*** Extracted records ***

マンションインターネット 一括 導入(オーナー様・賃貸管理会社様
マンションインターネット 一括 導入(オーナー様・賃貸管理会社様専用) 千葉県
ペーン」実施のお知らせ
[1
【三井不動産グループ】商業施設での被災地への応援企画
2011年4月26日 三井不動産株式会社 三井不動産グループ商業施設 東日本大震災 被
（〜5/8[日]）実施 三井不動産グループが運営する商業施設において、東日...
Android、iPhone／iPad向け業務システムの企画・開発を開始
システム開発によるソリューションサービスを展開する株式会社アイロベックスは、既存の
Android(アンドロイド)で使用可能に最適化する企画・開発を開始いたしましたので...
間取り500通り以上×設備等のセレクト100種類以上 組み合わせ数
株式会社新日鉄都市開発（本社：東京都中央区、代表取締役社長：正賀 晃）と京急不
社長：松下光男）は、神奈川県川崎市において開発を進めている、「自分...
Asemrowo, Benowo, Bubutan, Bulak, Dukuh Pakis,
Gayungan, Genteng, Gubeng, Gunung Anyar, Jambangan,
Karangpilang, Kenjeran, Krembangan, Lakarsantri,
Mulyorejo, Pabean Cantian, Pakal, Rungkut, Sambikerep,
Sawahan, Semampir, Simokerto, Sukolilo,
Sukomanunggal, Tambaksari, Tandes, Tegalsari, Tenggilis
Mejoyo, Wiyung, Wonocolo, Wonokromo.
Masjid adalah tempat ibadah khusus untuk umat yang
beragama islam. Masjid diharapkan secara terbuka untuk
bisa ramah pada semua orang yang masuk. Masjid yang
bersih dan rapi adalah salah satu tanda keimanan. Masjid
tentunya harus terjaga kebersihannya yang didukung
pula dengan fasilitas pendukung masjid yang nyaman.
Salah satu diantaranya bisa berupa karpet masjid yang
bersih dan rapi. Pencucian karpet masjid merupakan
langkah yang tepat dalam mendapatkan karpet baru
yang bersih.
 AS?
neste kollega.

*** End of Extracted records ***

What you will do. Where the word "マンションインターネット" is present in a line of the listing, copy that line.

Output for this exercise.
マンションインターネット 一括 導入(オーナー様・賃貸管理会社様
マンションインターネット 一括 導入(オーナー様・賃貸管理会社様専用) 千葉県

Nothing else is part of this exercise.